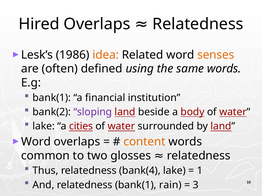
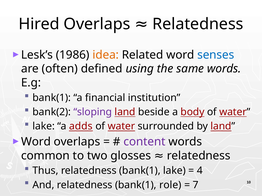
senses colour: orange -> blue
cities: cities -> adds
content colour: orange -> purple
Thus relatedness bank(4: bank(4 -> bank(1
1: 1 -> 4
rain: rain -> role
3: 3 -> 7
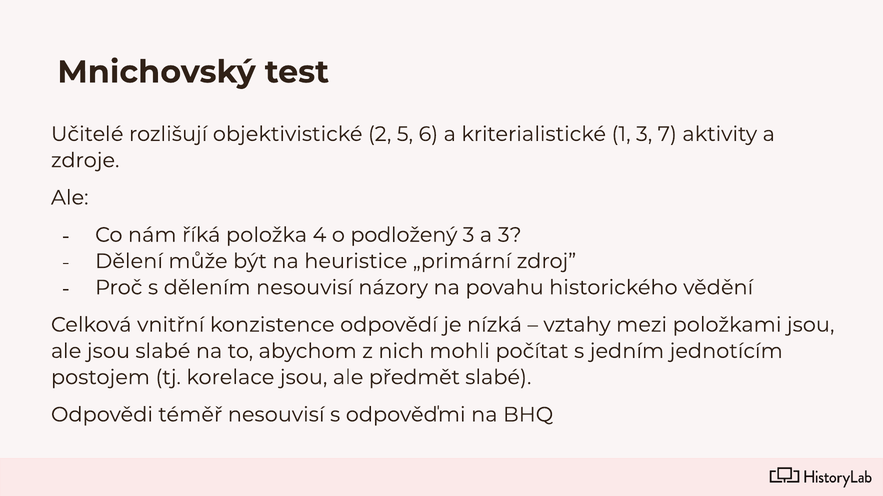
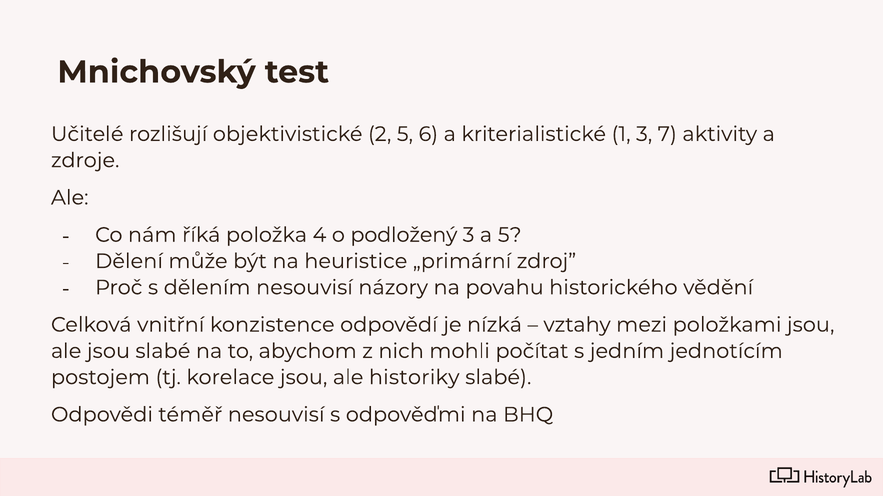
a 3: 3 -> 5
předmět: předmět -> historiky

• [Request]
Rewrite every line of the data above, changing "colour" to "color" and leaving everything else as it is. Omit the pictures.

• [Task solution]
senses color: orange -> blue
cities: cities -> adds
content color: orange -> purple
Thus relatedness bank(4: bank(4 -> bank(1
1: 1 -> 4
rain: rain -> role
3: 3 -> 7
a 3: 3 -> 5
předmět: předmět -> historiky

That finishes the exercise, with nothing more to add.